Auch für Köln und Frankfurt zeigt sich dieser Trend, der „auf eine schleichende Abwanderung aus den Stadtzentren“ hindeute. Offensichtlich tragen Homeoffice und Onlinehandel dazu bei, dass die Bürger aus dem Umland seltener in die Stadt fahren müssen oder wollen.
In London und Paris fließt der Verkehr bei 16 km/h
Von zügigem Fahren kann trotzdem in keiner der staugeplagten Innenstädte die Rede sein. In Berlin lag das Durchschnittstempo auf der „letzten Meile“ der Auswertung zufolge im vergangenen Jahr bei 22 Kilometern pro Stunde, in München waren es nur 18 und in Stuttgart immerhin 28. Noch langsamer kriecht der Straßenverkehr in den europäischen Stau-Metropolen London und Paris: Dort lag die Durchschnittsgeschwindigkeit laut Inrix im vergangenen Jahr bei 16 km/h.
In Deutschland verzeichneten Busse und Bahnen 2023 wie auch schon im Vorjahr steigende Nutzerzahlen. Dem Statistischem Bundesamt zufolge wuchs das Fahrgastaufkommen auf 10,9 Milliarden Fahrgäste, sieben Prozent mehr als im Jahr 2022. Der größte Teil dieser Transporte betrifft den Nahverkehr und Bewegungen innerhalb von Ballungsräumen. Allerdings lag diese Zahl noch immer acht Prozent unter dem Wert vor der Corona-Pandemie.
Stau bedeutet auch Kosten: Für die Fahrer, weil sie ihre Zeit ungenutzt im Auto verbringen, und für die Gesellschaft, weil unter anderem Arbeitszeit und Kraftstoff verschwendet werden.
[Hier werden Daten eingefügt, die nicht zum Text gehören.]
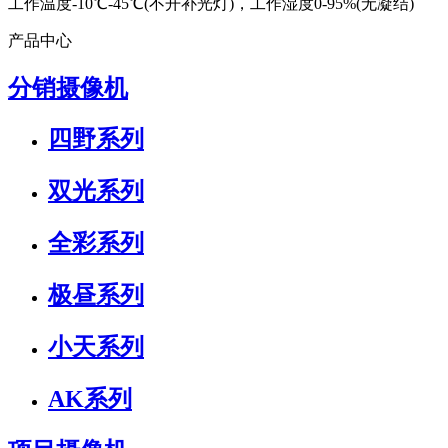
工作温度-10℃-45℃(不开补光灯)，工作湿度0-95%(无凝结)
产品中心
分销摄像机
四野系列
双光系列
全彩系列
极昼系列
小天系列
AK系列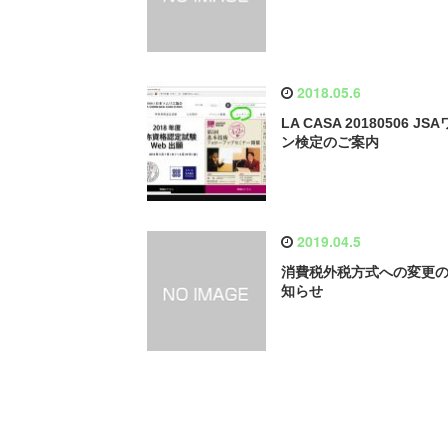
2018.05.6
LA CASA 20180506 JS
ン検定のご案内
2019.04.5
消費税外税方式への変更
知らせ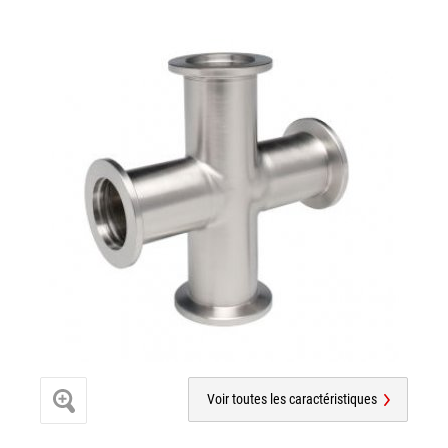
Voir toutes les caractéristiques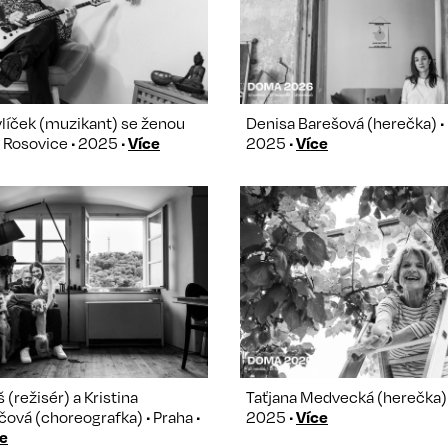
líček (muzikant) se ženou
Denisa Barešová (herečka) • 
• Rosovice • 2025 •
Více
2025 •
Více
 (režisér) a Kristina
Taťjana Medvecká (herečka) •
ová (choreografka) • Praha •
2025 •
Více
e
Die Analysten von Inrix schätzten allein die Kosten für die Autofahrer in Deutschland im vergangenen Jahr auf 3,2 Milliarden Euro, ein Anstieg um 14 Prozent gegenüber dem Vorjahr.
Damit will sich die Wirtschaft im Land nicht abfinden. Gerade hat ein breites Bündnis von Lobbygruppen – vor allem aus der Bauwirtschaft – mehr staatliche Ausgaben für die Sanierung von Brücken gefordert. Und der Bundesverband der Industrie (BDI) schlägt ein Investitionsprogramm im Volumen von 400 Milliarden Euro für die kommenden zehn Jahre vor. Allein für die Verkehrsinfrastruktur fehlten laut BDI in diesem Zeitraum 158 Milliarden Euro, die zusätzlich investiert werden müssten. Sicher ließen sich dadurch auch die Stauzeiten verringern.